NEW YORK, NY.- Fine art photographer Ayesha Malik (born 1989) is an American citizen who was raised in a gated community in Dhahran, Saudi Arabia created in the 1930s as a home away from home for American employees of the Arabian American Oil Company, now known as Saudi Aramco. Malik lived on the Dhahran compound for the first 22 years of her life with her father, who worked at Aramco, her mother, and her two siblings. In 2011, when Malik first learned her dad was retiring from the company, she felt a sense of urgency to document the place where she grew up with her camera.
Aramco: Above the Oil Fields (Daylight, August 8, 2017) is Malik's fascinating personal account of life in this all inclusive community in the middle of the Arabian desert modeled after a typical California town with palm trees, verdant lawns, and family oriented recreational activities that evoke a simpler time in America.
Malik writes about Dhahran: "Nothing is obvious here. Life seems to exist at a cross-section of times past and times to come. This American town re-created in Saudi Arabia has defined my understanding of the world through its dusty rose-colored filter, the simple yet exceptionally worldly people, and its iconic landscape. For many, the mention of Saudi Arabia comes with an array of associations. For me, Saudi Arabia, particularly Dhahran, is home, momentous and ordinary all at once."
Through over 150 images, the majority taken in 2016, and archival materials, Malik shares the surprising warmth, familiarity, and timelessness of this 22-and-a-half square-mile place that so many Aramcons call home. Her portrait and landscape photographs raise conversations about perception and preconceived ideas regarding what defines a "home" that is neither fully Saudi nor fully American, a home unlike any other.
Aramco: Above the Oil Fields includes a conversation between Malik and Vice photo editor Elizabeth Renstrom. In response to Renstrom's question about the photographs not having dates, Malik says she sees the book "as this compression of time and space. If you were to go back 20 years ... this place didn't look or feel that different. So much like suburban life in America, or maybe life in any small town, it sort of stands still, this quiet passage of time." Malik concludes "it's my vision of Dhahran as a real physical place but also a place in my mind, the way I recall it, after the fact."
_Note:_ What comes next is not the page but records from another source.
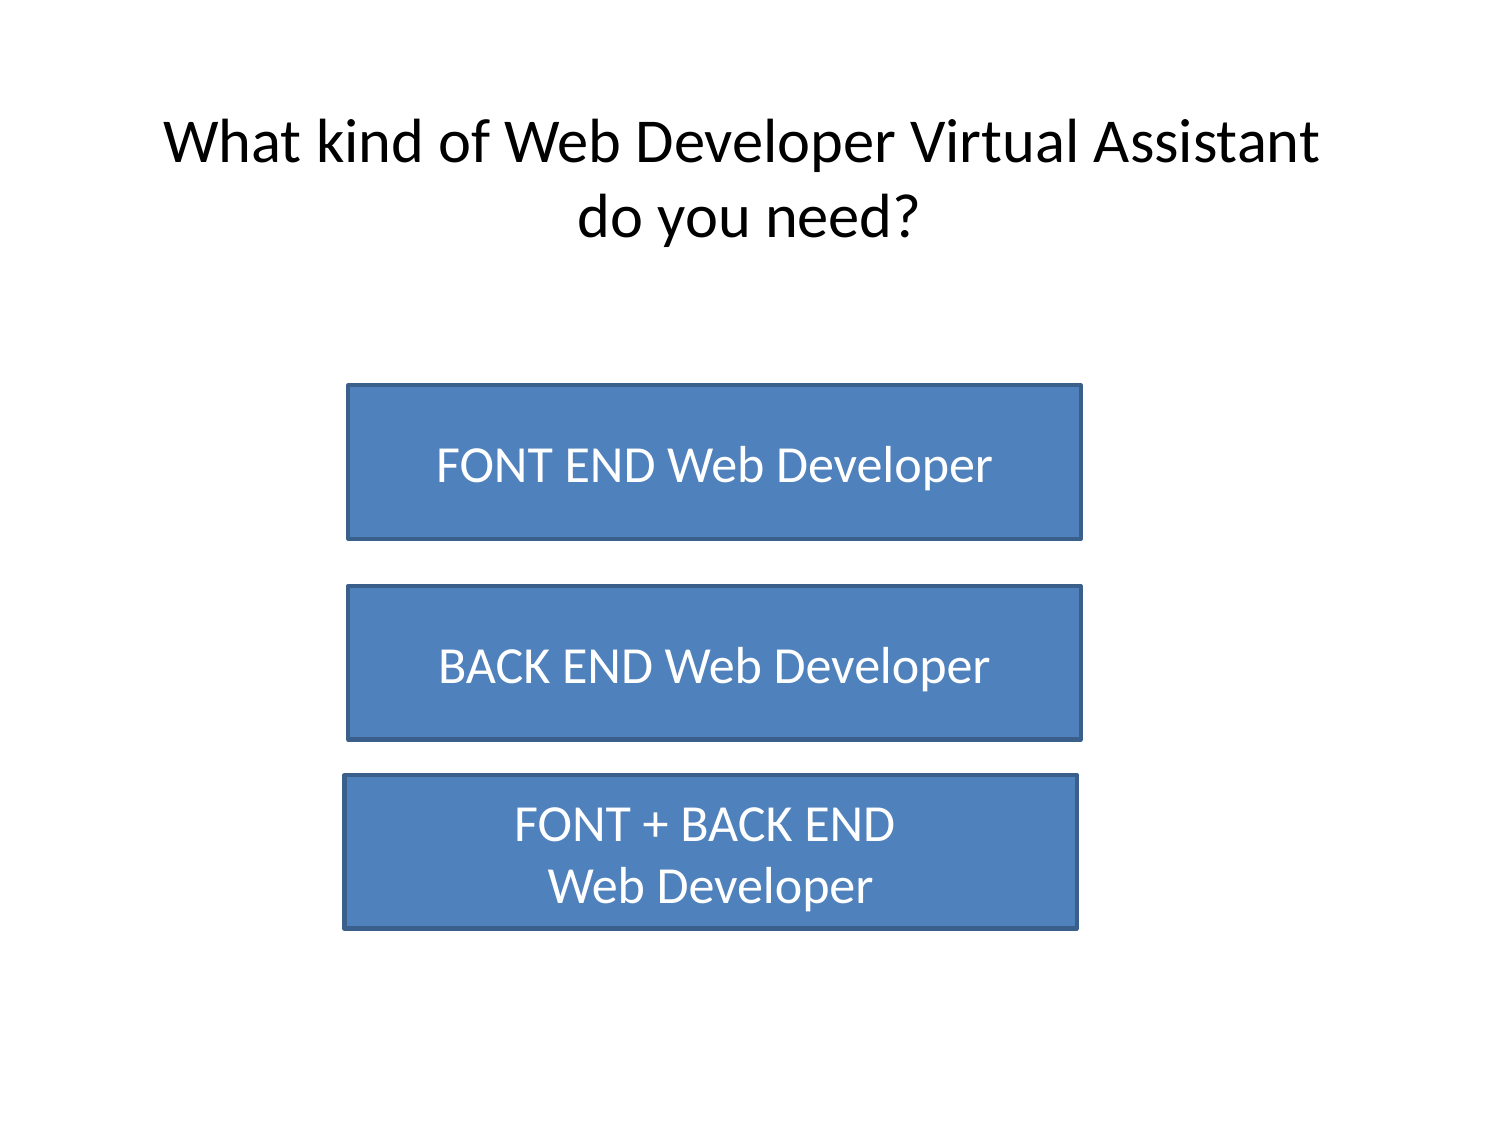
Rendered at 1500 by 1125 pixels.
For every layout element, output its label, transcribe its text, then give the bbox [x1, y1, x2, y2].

text_box FONT + BACK END Web Developer [342, 773, 1079, 931]
text_box BACK END Web Developer [346, 584, 1083, 742]
title What kind of Web Developer Virtual Assistant do you need? [112, 54, 1388, 296]
text_box FONT END Web Developer [346, 383, 1083, 541]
A text in the book compiled by Malik traces the history of the company starting in the early days when Standard Oil Company of California (SOCAL) concluded an agreement with the Saudi government in 1933 to explore for and produce oil over the course of 60 years in the eastern province of Saudi Arabia which is where the Aramco company and residential compound was built. The text leads with an excerpt from a letter that Tom Barger, Aramco geologist, President and CEO wrote to his wife on March 30, 1940: "this is going to be a great oil company and a good place to make a future."
The Dhahran camp houses one of the world's largest energy reserves. In 2018, as part of Saudi Arabia's Vision 2030 plan, the public sale of a percentage of Aramco, which owns the world's largest energy reserves, is expected to be the biggest IPO in history, valued at around $2 trillion.
Born in 1989, Ayesha Malik is an American citizen who was raised in Dhahran, Saudi Arabia on a compound for employees of the Saudi Arabian Oil Company (Saudi Aramco). She graduated in 2012 from Parsons The New School For Design with a BFA in Photography. Shortly after, Malik returned to Saudi Arabia to continue photographing. Between 2014 and 2015, Malik worked as first assistant to beauty and portrait photographer, Ben Hassett in New York City. Currently, Malik divides her time between New York City and Saudi Arabia working on self-directed photo projects. Her work has been featured inTime Lightbox, VICE Magazine, Le Monde's M Magazine, The New York Times, Refinery29, and Offset, among other publications.
Elizabeth Renstrom is a Brooklyn-based photographer and the photo editor of Vice. A former Parsons student of George Pitts, she is an accomplished photographer and photo producer, and regularly shoots for clients like Refinery 29, Time, Nylon, and Bloomberg Businessweek while still somehow managing to find the time to make her own work, including an ongoing series about her early adolescence in the 1990s. As Vice's photo editor, Elizabeth oversees the production and editorial of the publication's striking, and often provocative, stories.